Sirius vs. Snape
nkafkafi
nkafkafi at yahoo.com
Wed May 26 06:26:02 UTC 2004
No: HPFGUIDX 99460
Alla wrote:
Neri, for someone who is not the fan of the character, you are doing
a great job of defending the said character, IMO.
Yes, I would not hesitate either if I had to choose who I want to
cover my flank, but because of the only reason that I am still a bit
afraid that Snape may switch sides.
I have no doubt that Snape can be just as loyal as Sirius was , the
problem is we still don't know where his true loyalties lie.
Neri:
Thanks Alla :-) but I think you misunderstood me a bit. I don't
have any problems with Snape's loyalty. I actually believe he is
loyal to DD. I think DD accurately estimated Snape (but a bit too
late, unfortunately) when he said: "I trust Severus Snape. But I
forgot another old man's mistake that some wounds run too deep
for the healing. I thought Professor Snape could overcome his
feelings about your father I was wrong."
My problem with Snape is exactly that. He can't overcome his
feelings, his "issues". Even when he knows that Harry learning
occlumency can make the difference between losing the war and winning
it. Where I served, Snape's behavior would have earned him an
immediate court martial. He is a commander who practically aborted
his mission, a most critical mission, because the troopers under his
command (or actually his single trooper) where unruly and hurt his
feelings. In a war, this is just not an acceptable excuse. If your
troopers are unruly, you take care of it. By being brutal or by being
nicer, whatever works. We don't care how you achieve it, but you
don't abort the mission that was entrusted to you. You just don't.

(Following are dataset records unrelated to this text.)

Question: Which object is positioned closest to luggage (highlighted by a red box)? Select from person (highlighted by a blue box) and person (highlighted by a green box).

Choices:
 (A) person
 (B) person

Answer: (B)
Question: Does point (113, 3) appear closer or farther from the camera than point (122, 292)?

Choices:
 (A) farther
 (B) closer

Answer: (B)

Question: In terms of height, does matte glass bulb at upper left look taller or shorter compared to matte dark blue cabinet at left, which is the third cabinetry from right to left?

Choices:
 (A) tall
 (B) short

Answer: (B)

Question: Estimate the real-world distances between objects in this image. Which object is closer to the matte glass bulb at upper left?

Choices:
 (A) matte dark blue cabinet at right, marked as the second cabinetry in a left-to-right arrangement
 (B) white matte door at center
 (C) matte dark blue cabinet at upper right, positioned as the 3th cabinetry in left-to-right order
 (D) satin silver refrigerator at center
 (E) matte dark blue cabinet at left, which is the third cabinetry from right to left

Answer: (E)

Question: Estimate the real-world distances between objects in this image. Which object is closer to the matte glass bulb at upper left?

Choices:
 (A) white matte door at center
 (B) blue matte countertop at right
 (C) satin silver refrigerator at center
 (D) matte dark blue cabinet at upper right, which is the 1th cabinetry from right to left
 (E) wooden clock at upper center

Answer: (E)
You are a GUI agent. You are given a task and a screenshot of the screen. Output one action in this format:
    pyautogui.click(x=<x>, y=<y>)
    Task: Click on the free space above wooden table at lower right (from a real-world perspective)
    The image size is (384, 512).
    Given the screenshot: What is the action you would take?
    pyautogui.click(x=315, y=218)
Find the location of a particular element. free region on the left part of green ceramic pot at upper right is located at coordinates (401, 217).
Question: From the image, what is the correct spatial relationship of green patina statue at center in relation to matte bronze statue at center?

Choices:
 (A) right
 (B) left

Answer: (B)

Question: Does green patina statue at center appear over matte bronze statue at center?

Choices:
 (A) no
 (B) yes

People's life depend on you completing your damn mission.
Sirius also is known to let his feelings get the better of him
sometimes, but never on the front under fire. Anyone with combat
experience knows there`s only one way to survive and win in a war:
everyone gives the maximum to the others, no one quits. When the
bullets whistle, you don't have "issues". You give everything,
including your life, to the trooper near you, even if you hate his
guts. Because this is the only way to ensure that he'll do the same
for you (even if he hates YOUR guts). And if anybody in your unit
can't do this to anybody else in the unit, you've already lost the
battle.
This is something that the Sirius type, or perhaps I should say the
Gryffindor type, knows without explanations. Read again the behavior
of the Gryffindors (and Luna) during the DoM battle, and you'll get a
good example. All for one and one for all. This is not just a nice
slogan from a romantic adventure book. On the front, this is the only
way to work together and survive as a unit. Snape aborting his
mission is, I suspect, typical Slytherin behavior. He slithered away
from responsibility. In the front you quickly learn to recognize the
Slytherin type. If you get a Slytherin to your unit, you transfer him
to a back unit, or anywhere where other people don't depend on him,
before he corrupts all the others. Because once mistrust creeps into
your unit, once people start having the tiniest doubt if the guy next
to them would do anything for them, you're all in big trouble.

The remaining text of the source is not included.